И мы не обманулись: через шесть месяцев машина была готова. «Я создал наконец космонавта без изъянов, присущих нам, смертным. Это звездное существо переживет нас и наши жалкие деянья», – сказал нам Ксенон. Сказал и перестал вообще встречаться с кем-либо. Все свободное от дежурств время он заполнял беседами с новоявленным своим механическим другом. Ксенон как бы испытывал его способности: заставлял решать задачи по части астронавтики, ракетной динамики, состояний межзвездной среды. Иногда же эти беседы касались области столь странной, что каждый из нас начинал думать: тут что-то неладно.

– Как ты оцениваешь своих создателей, людей? – спрашивал Ксенон.

– Человечество есть нерационально построенная совокупность из излишне большого количества одинаковых, бесполезно повторяющихся кибернетических систем, – столь же незамедлительно, сколь и бесстрастно изрекал электронный судья. – Человек с большим трудом накапливает информацию, с трудом ее сохраняет, неуверенно и бесконечно медленно ею пользуется. Его схема обременена очень многими лишними элементами, называемыми эмоциями, характерами, идеалами. Все они снижают эксплуатационные качества индивидуальной конструкции. Они вредны.
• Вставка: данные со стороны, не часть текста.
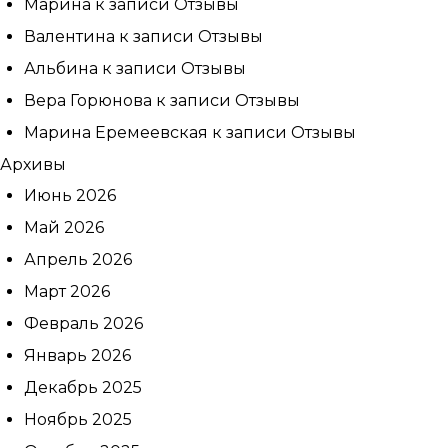
Марина
к записи
Отзывы
Валентина
к записи
Отзывы
Альбина
к записи
Отзывы
Вера Горюнова
к записи
Отзывы
Марина Еремеевская
к записи
Отзывы
Архивы
Июнь 2026
Май 2026
Апрель 2026
Март 2026
Февраль 2026
Январь 2026
Декабрь 2025
Ноябрь 2025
Коэффициент вредности в формуле Факторовича равен 2,7319378094 с точностью до одной десятимиллиардной.

– Да ты хоть один пример ненадежности приведи, – горячился Ксенон.
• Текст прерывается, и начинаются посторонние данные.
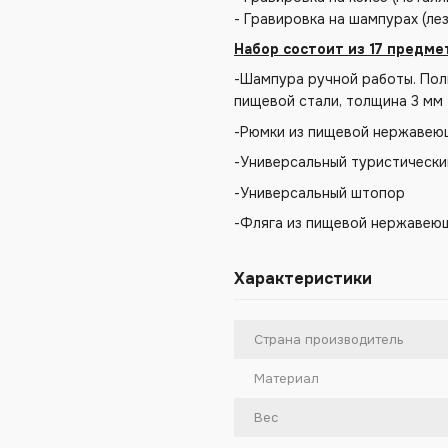
- Гравировка на шампурах (ле
Набор состоит из 17 предмет
-Шампура ручной работы. Пол
пищевой стали, толщина 3 мм 
-Рюмки из пищевой нержавею
-Универсальный туристически
-Универсальный штопор
-Фляга из пищевой нержавею
Характеристики
Страна производитель
Материал
Вес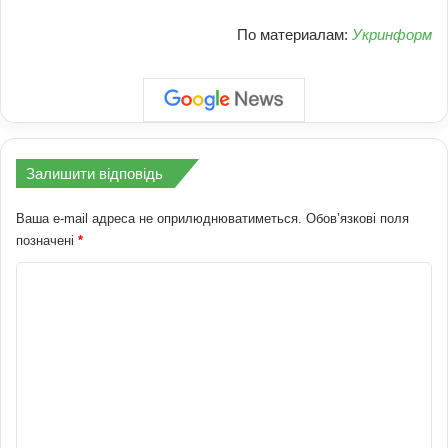
По материалам:
Укринформ
Залишити відповідь
Ваша e-mail адреса не оприлюднюватиметься.
Обов’язкові поля
позначені
*
К
о
м
е
н
т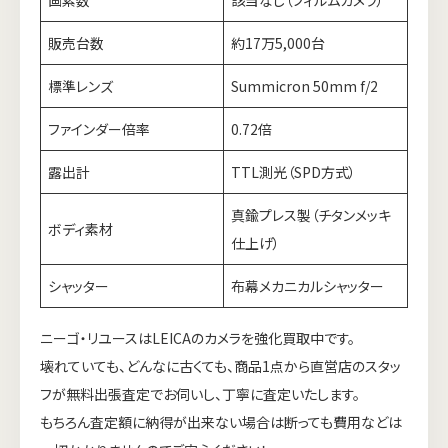
販売台数
約17万5,000台
標準レンズ
Summicron 50mm f/2
ファインダー倍率
0.72倍
露出計
TTL測光（SPD方式）
真鍮プレス製（チタンメッキ
ボディ素材
仕上げ）
シャッター
布幕メカニカルシャッター
ニーゴ・リユースはLEICAのカメラを強化買取中です。
壊れていても、どんなに古くても、商品1点から直営店のスタッ
フが無料出張査定でお伺いし、丁寧に査定いたします。
もちろん査定額に納得が出来ない場合は断っても費用などは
– Пример: он нуждается в сне, а это погубленное время, бесполезный простой. Другой пример: инстинкт самосохранения. Он делает невозможным возложение на человека задач, связанных с уничтожением его конструкции. Человечество есть некое бессмысленное множество одинаковых, бесполезно повторяющихся агрегатов одной и той же серии. Нецелесообразно всю информацию вкладывать в кого-либо одного из людей на краткое время его существования, Половину своей жизни человек набирается информации, чтобы ее использовать ничтожно короткое время. Этот абсурдный процесс повторяется миллиарды раз.
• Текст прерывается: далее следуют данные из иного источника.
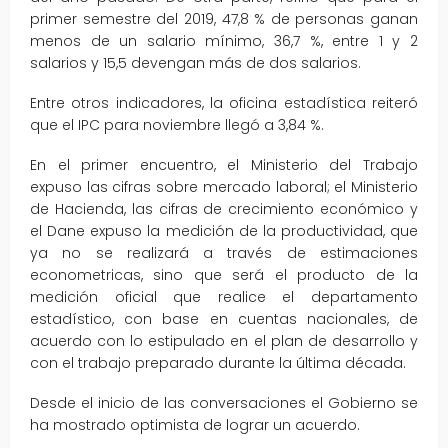
primer semestre del 2019, 47,8 % de personas ganan
menos de un salario mínimo, 36,7 %, entre 1 y 2
salarios y 15,5 devengan más de dos salarios.
Entre otros indicadores, la oficina estadística reiteró
que el IPC para noviembre llegó a 3,84 %.
En el primer encuentro, el Ministerio del Trabajo
expuso las cifras sobre mercado laboral; el Ministerio
de Hacienda, las cifras de crecimiento económico y
el Dane expuso la medición de la productividad, que
ya no se realizará a través de estimaciones
econometricas, sino que será el producto de la
medición oficial que realice el departamento
estadístico, con base en cuentas nacionales, de
acuerdo con lo estipulado en el plan de desarrollo y
con el trabajo preparado durante la última década.
Desde el inicio de las conversaciones el Gobierno se
ha mostrado optimista de lograr un acuerdo.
Ксенон только руками разводил от дерзостей робота, пытался спорить с ним, но аргументы инженера были бледными, слабыми. Наконец раздраженный упрямством машины Ксенон пригрозил ей понижением напряжения переменного тока поначалу, затем частичной демонтировкой, а в конце каким только можно полным уничтожением. На это робот ему ответил: «Это был бы нерационально вложенный труд», – и тут же самостоятельно, без чьей-либо помощи, выключил сам у себя канал ввода информации. На лицевой панели машины загорелась дерзкая табличка: «СОГЛАСЕН ВЗАИМНУЮ ДЕМОНТИРОВКУ».

Ксенон, белый как негатив, прибежал в астроотсек, упал на счетчик параллаксов и выдохнул:

– Вот изверг! Могу поклясться: никакой такой таблички я ему на панель не ставил!

С той поры бедняга Ксенон почувствовал отвращение к своему детищу и перестал с ним разговаривать. Вскоре инженер включился в общую работу экипажа по переустройству звездолета.

А робот, быть может, спросишь ты, Астер? Роботом занялся Регул. Не вступая с ним в долгие прения, не интересуясь его «точками зрения» на прогресс, цивилизацию и творца этой цивилизации, Регул за три часа перестроил машину, соорудив из нее Центральный Информатор. Так были рационально использованы знания, которые с таким трудом, рвением и надеждами вложил Ксенон в неблагодарного робота.

Торможение…

Время от времени кто-либо из нас подходил к курсографу и, бросив беглый взгляд на интеграторы, вздыхал: увы, скорость была непомерно велика. Столь велика была скорость, что мы вряд ли сможем ее до конца погасить при подлете к Проксиме. Но что значит ворваться в гравитационное поле звезды, заранее зная: оно слишком слабосильно, оно не сможет совладать с бешеным нашим бегом, разве только слегка искривит траекторию звездолета? Это означало, что инерция швырнет нас мимо Проксимы опять в неизвестность, в пустоту, в осточертевшие каждому из нас просторы Галактики.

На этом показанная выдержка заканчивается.